Vale a pena à essa altura, para fins didático-operacionais, compor um pequeno arcabouço de como se deu o processo do Crepúsculo. O argumento foi escrito pelo jundiaiense Inocêncio Mazzuia - jornalista, Sócio-Fundador e Presidente da Jundiá Filmes - em parceria com o ator, produtor e roteirista polaco-brasílico José Júlio Spiewak -  e o roteiro é assinado por Carlos Coimbra, que também dirigiu e montou o longa. Coimbra, em seu livro-depoimento da mesma Coleção Aplauso, "Um Homem Raro" (2004, Imprensa Oficial do Estado de São Paulo), editado pelo jornalista e crítico de cinema Luiz Carlos Merten, dá-nos uma sinopse direta do filme: "Crepúsculo de Ódios conta a história de um assassinato. Um sujeito aparece morto numa cidade do interior e tudo indica que o assassino é esse rapaz, interpretado pelo Carlos Zara. A população fica revoltada e quer linchá-lo, mas ele foge e se esconde no mato. Um advogado importante da cidade se interessa pelo caso e resolve procurar o cara. Era o Luigi Picchi e sua namorada era a Aurora Duarte. A Norma fazia a namorada do Zara, mas também era apaixonada pelo Luigi. Criava-se um triângulo, aliás, um quadrilátero amoroso.

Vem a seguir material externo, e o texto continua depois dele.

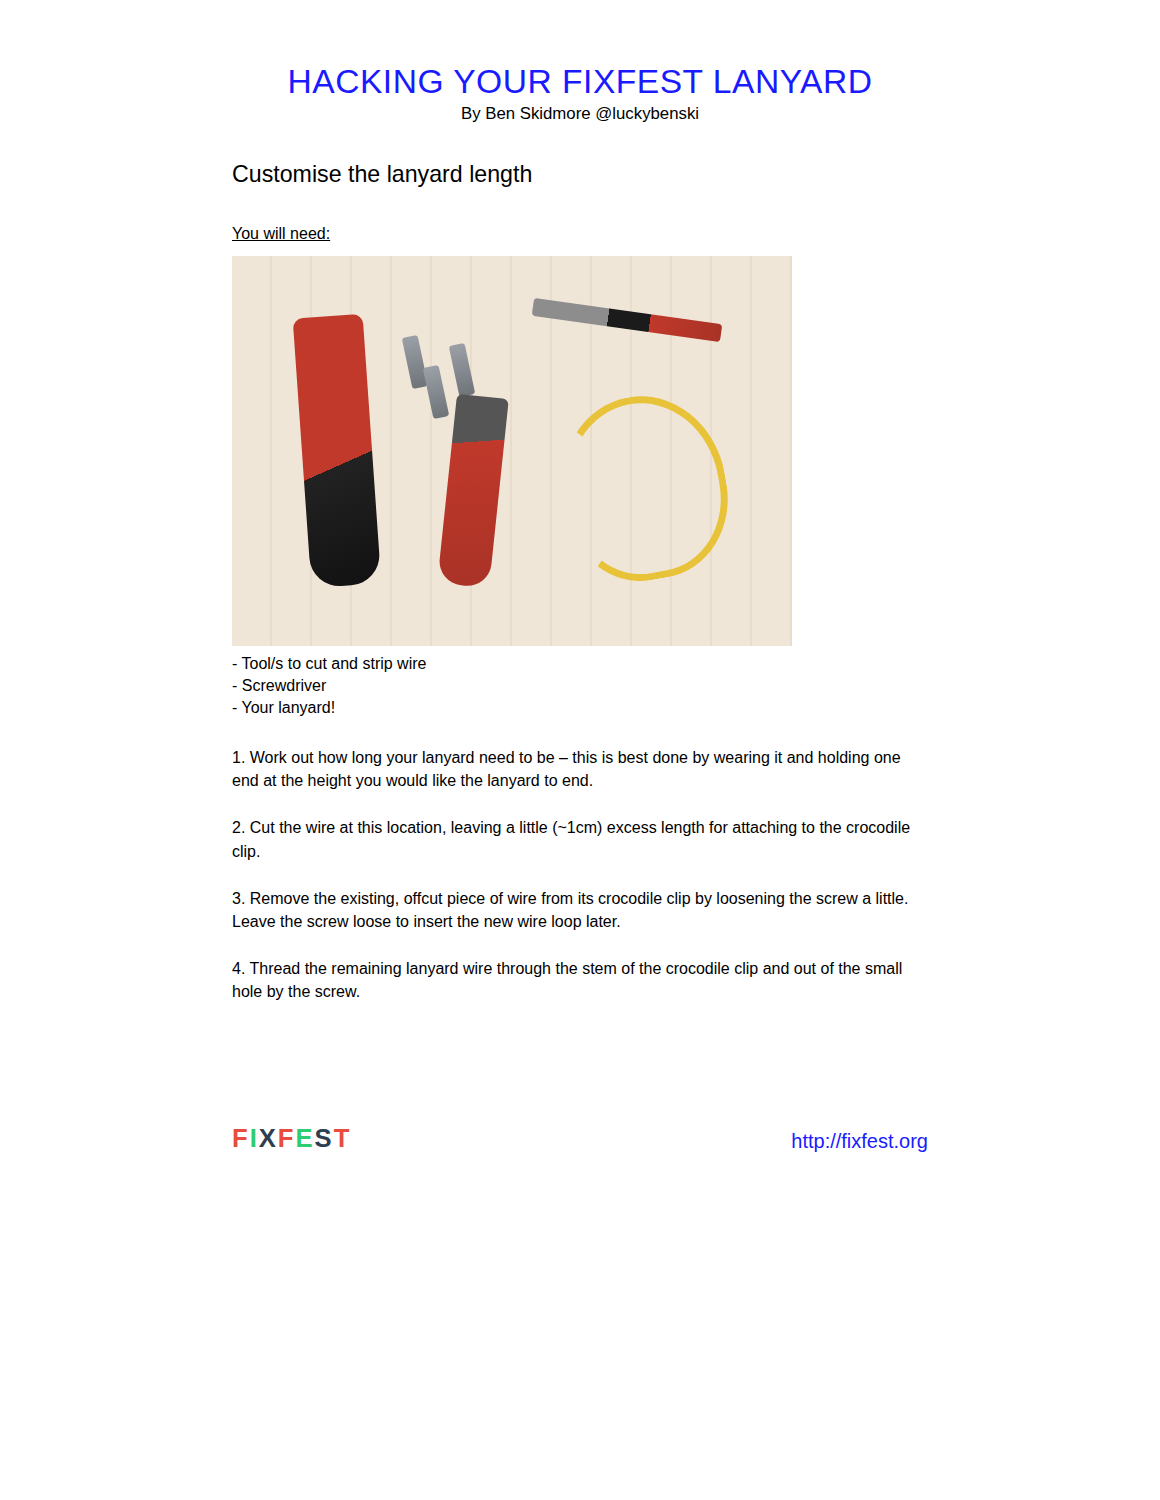HACKING YOUR FIXFEST LANYARD
By Ben Skidmore @luckybenski
Customise the lanyard length
You will need:
- Tool/s to cut and strip wire
- Screwdriver
- Your lanyard!
1. Work out how long your lanyard need to be – this is best done by wearing it and holding one end at the height you would like the lanyard to end.
2. Cut the wire at this location, leaving a little (~1cm) excess length for attaching to the crocodile clip.
3. Remove the existing, offcut piece of wire from its crocodile clip by loosening the screw a little. Leave the screw loose to insert the new wire loop later.
4. Thread the remaining lanyard wire through the stem of the crocodile clip and out of the small hole by the screw.
FIXFEST
http://fixfest.org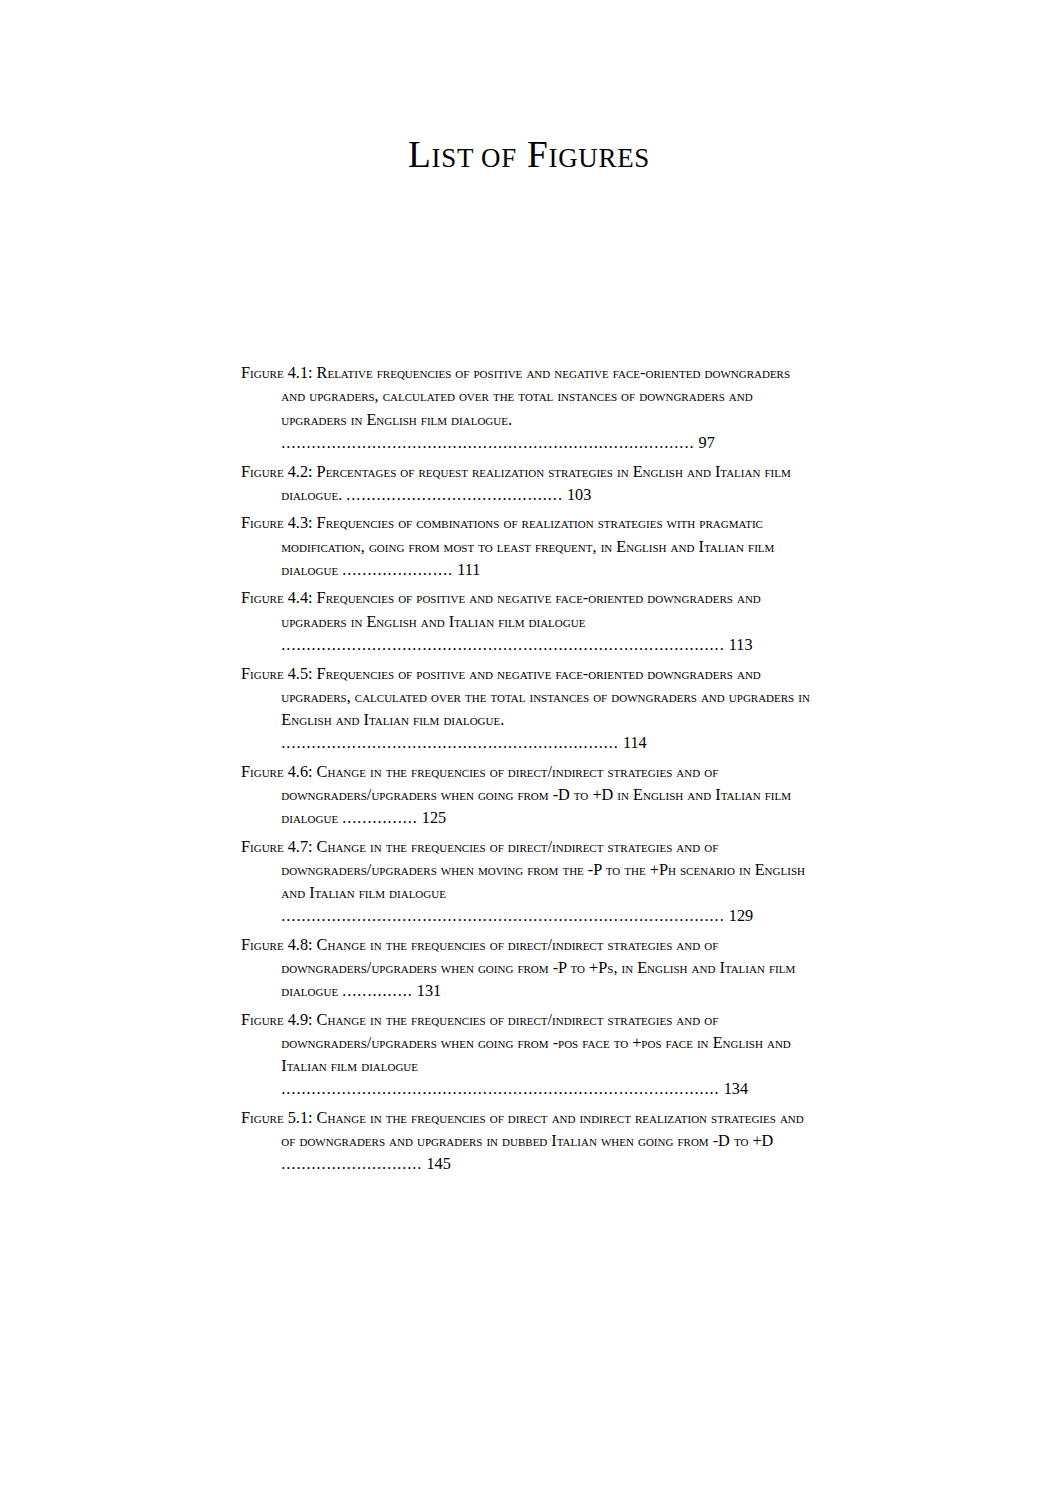LIST OF FIGURES
Figure 4.1: Relative frequencies of positive and negative face-oriented downgraders and upgraders, calculated over the total instances of downgraders and upgraders in English film dialogue. .................................................................................. 97
Figure 4.2: Percentages of request realization strategies in English and Italian film dialogue. ........................................... 103
Figure 4.3: Frequencies of combinations of realization strategies with pragmatic modification, going from most to least frequent, in English and Italian film dialogue ...................... 111
Figure 4.4: Frequencies of positive and negative face-oriented downgraders and upgraders in English and Italian film dialogue ........................................................................................ 113
Figure 4.5: Frequencies of positive and negative face-oriented downgraders and upgraders, calculated over the total instances of downgraders and upgraders in English and Italian film dialogue. ................................................................... 114
Figure 4.6: Change in the frequencies of direct/indirect strategies and of downgraders/upgraders when going from -D to +D in English and Italian film dialogue ............... 125
Figure 4.7: Change in the frequencies of direct/indirect strategies and of downgraders/upgraders when moving from the -P to the +Ph scenario in English and Italian film dialogue ........................................................................................ 129
Figure 4.8: Change in the frequencies of direct/indirect strategies and of downgraders/upgraders when going from -P to +Ps, in English and Italian film dialogue .............. 131
Figure 4.9: Change in the frequencies of direct/indirect strategies and of downgraders/upgraders when going from -pos face to +pos face in English and Italian film dialogue ....................................................................................... 134
Figure 5.1: Change in the frequencies of direct and indirect realization strategies and of downgraders and upgraders in dubbed Italian when going from -D to +D ............................ 145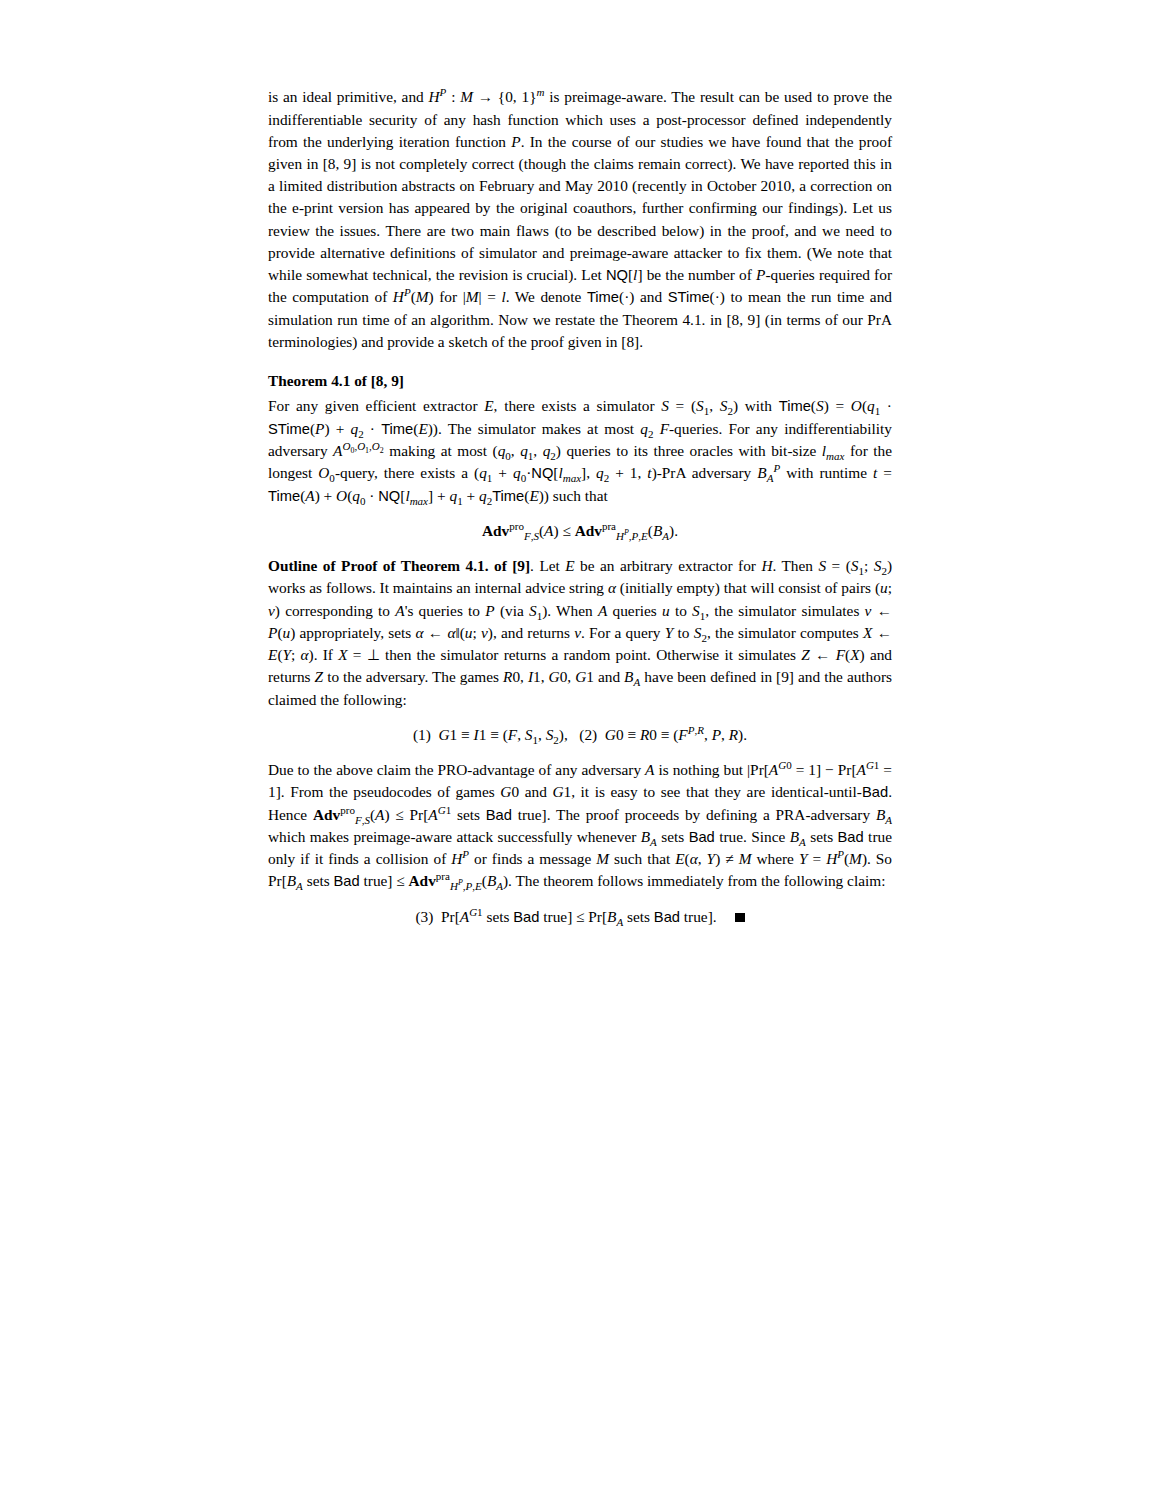is an ideal primitive, and HP : M → {0, 1}m is preimage-aware. The result can be used to prove the indifferentiable security of any hash function which uses a post-processor defined independently from the underlying iteration function P. In the course of our studies we have found that the proof given in [8, 9] is not completely correct (though the claims remain correct). We have reported this in a limited distribution abstracts on February and May 2010 (recently in October 2010, a correction on the e-print version has appeared by the original coauthors, further confirming our findings). Let us review the issues. There are two main flaws (to be described below) in the proof, and we need to provide alternative definitions of simulator and preimage-aware attacker to fix them. (We note that while somewhat technical, the revision is crucial). Let NQ[l] be the number of P-queries required for the computation of HP(M) for |M| = l. We denote Time(·) and STime(·) to mean the run time and simulation run time of an algorithm. Now we restate the Theorem 4.1. in [8, 9] (in terms of our PrA terminologies) and provide a sketch of the proof given in [8].
Theorem 4.1 of [8, 9]
For any given efficient extractor E, there exists a simulator S = (S1, S2) with Time(S) = O(q1 · STime(P) + q2 · Time(E)). The simulator makes at most q2 F-queries. For any indifferentiability adversary AO0,O1,O2 making at most (q0, q1, q2) queries to its three oracles with bit-size lmax for the longest O0-query, there exists a (q1 + q0·NQ[lmax], q2 + 1, t)-PrA adversary BAP with runtime t = Time(A) + O(q0 · NQ[lmax] + q1 + q2Time(E)) such that
AdvproF,S(A) ≤ AdvpraHP,P,E(BA).
Outline of Proof of Theorem 4.1. of [9]. Let E be an arbitrary extractor for H. Then S = (S1; S2) works as follows. It maintains an internal advice string α (initially empty) that will consist of pairs (u; v) corresponding to A's queries to P (via S1). When A queries u to S1, the simulator simulates v ← P(u) appropriately, sets α ← α‖(u; v), and returns v. For a query Y to S2, the simulator computes X ← E(Y; α). If X = ⊥ then the simulator returns a random point. Otherwise it simulates Z ← F(X) and returns Z to the adversary. The games R0, I1, G0, G1 and BA have been defined in [9] and the authors claimed the following:
(1) G1 ≡ I1 ≡ (F, S1, S2), (2) G0 ≡ R0 ≡ (FP,R, P, R).
Due to the above claim the PRO-advantage of any adversary A is nothing but |Pr[AG0 = 1] − Pr[AG1 = 1]. From the pseudocodes of games G0 and G1, it is easy to see that they are identical-until-Bad. Hence AdvproF,S(A) ≤ Pr[AG1 sets Bad true]. The proof proceeds by defining a PRA-adversary BA which makes preimage-aware attack successfully whenever BA sets Bad true. Since BA sets Bad true only if it finds a collision of HP or finds a message M such that E(α, Y) ≠ M where Y = HP(M). So Pr[BA sets Bad true] ≤ AdvpraHP,P,E(BA). The theorem follows immediately from the following claim:
(3) Pr[AG1 sets Bad true] ≤ Pr[BA sets Bad true].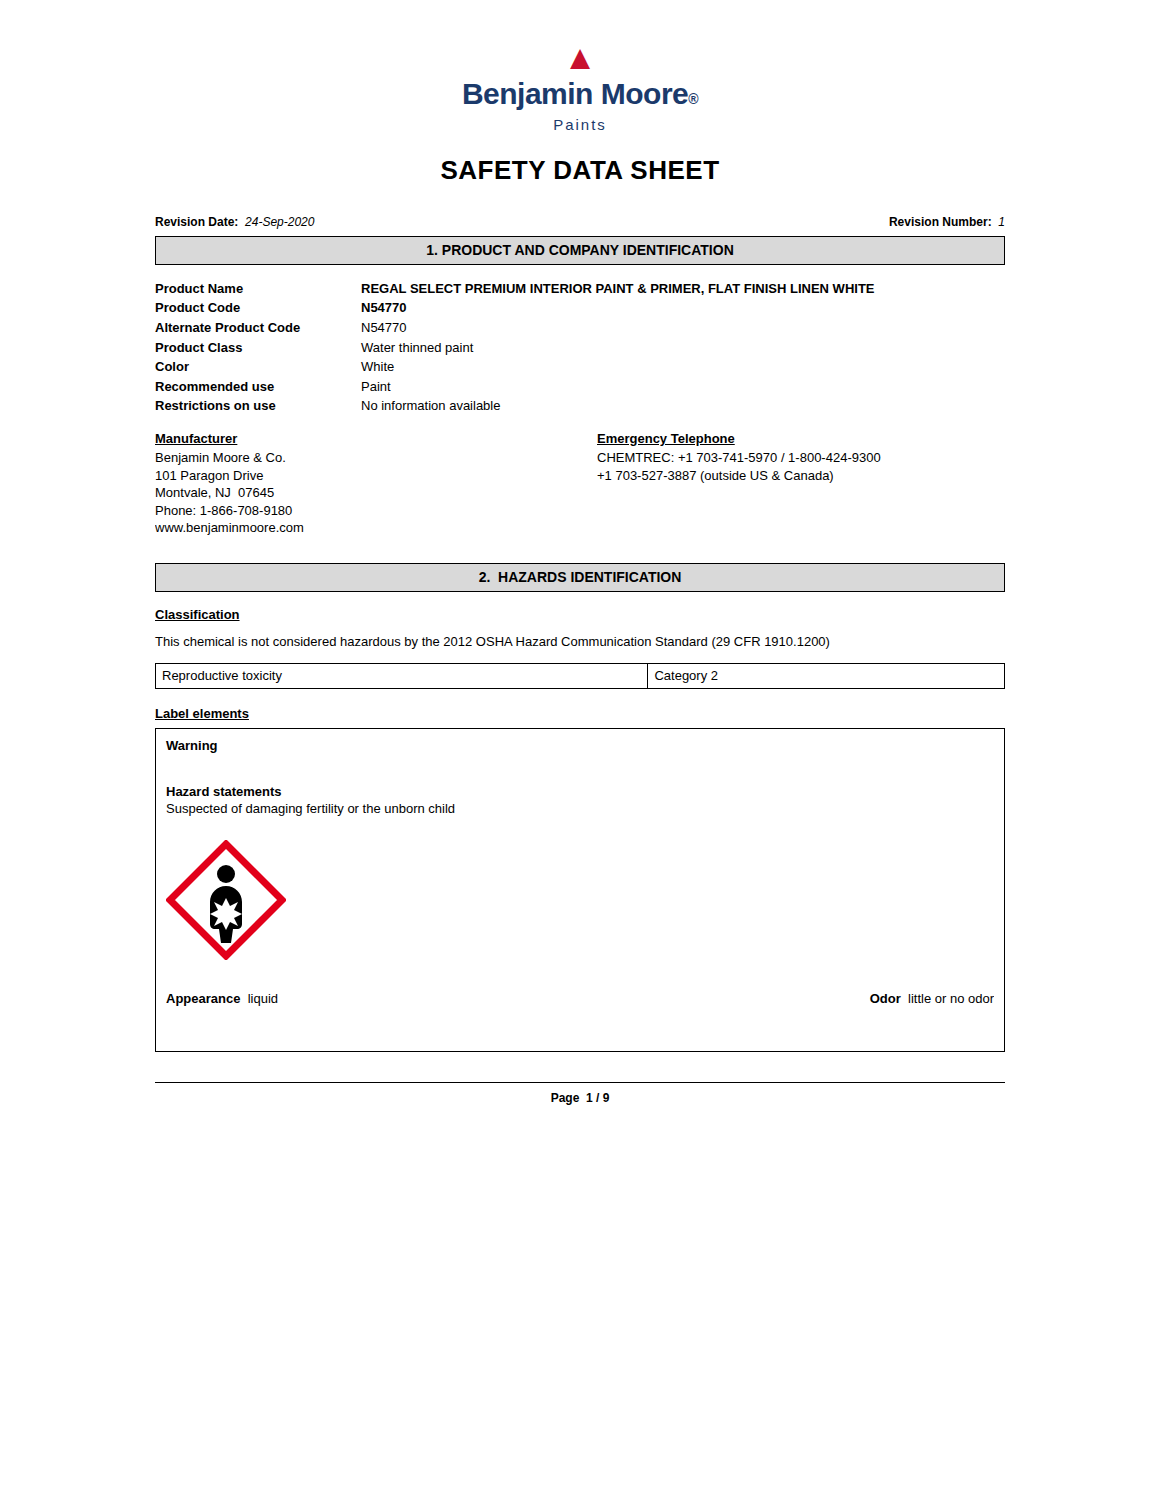▲
Benjamin Moore®
Paints
SAFETY DATA SHEET
Revision Date: 24-Sep-2020 Revision Number: 1
1. PRODUCT AND COMPANY IDENTIFICATION
| Product Name | REGAL SELECT PREMIUM INTERIOR PAINT & PRIMER, FLAT FINISH LINEN WHITE |
| Product Code | N54770 |
| Alternate Product Code | N54770 |
| Product Class | Water thinned paint |
| Color | White |
| Recommended use | Paint |
| Restrictions on use | No information available |
Manufacturer
Benjamin Moore & Co.
101 Paragon Drive
Montvale, NJ 07645
Phone: 1-866-708-9180
www.benjaminmoore.com
Emergency Telephone
CHEMTREC: +1 703-741-5970 / 1-800-424-9300
+1 703-527-3887 (outside US & Canada)
2. HAZARDS IDENTIFICATION
Classification
This chemical is not considered hazardous by the 2012 OSHA Hazard Communication Standard (29 CFR 1910.1200)
| Reproductive toxicity | Category 2 |
Label elements
Warning
Hazard statements
Suspected of damaging fertility or the unborn child
Appearance liquid Odor little or no odor
Page 1 / 9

A Aurora queria que o Zara fugisse, a Norma queria que ele se entregasse, porque achava que era inocente e conseguiria prová-lo, e o Luigi, implacável, seguia atrás. Não ficava muito claro o interesse do Luigi no caso. Esta era a revelação final. A perseguição termina naquelas pedras lá em Jundiaí. Os dois brigam, o Luigi cai mortalmente ferido e confessa que o assassino é ele". Outra fonte de relevo, dessa vez proveniente de uma importante figura acervológica de Jundiaí, o jornalista Celso Francisco de Paula, é a "Enciclopédia Cultural De Paula", publicada em 2006 e que aglutina detalhes da vida artístico-cultural da cidade, sendo, por isso mesmo, uma especial obra para consultas de tipo primária. Nela, escreve o autor: "Em 1959, a fita foi lançada com o título "Crepúsculo de Ódios", ocorrendo a estreia em uma sessão de gala no Cine Ipiranga, com renda em benefício das entidades assistenciais. Na ocasião do lançamento, uma companhia de São Paulo teria apresentado proposta para distribuir o filme com exclusividade em todo o território nacional, mediante, inclusive, um bom adiantamento financeiro à Jundiá Filmes, porém a mesma foi recusada pelos acionistas. A distribuição no Rio foi feita pelo Circuito Plazza."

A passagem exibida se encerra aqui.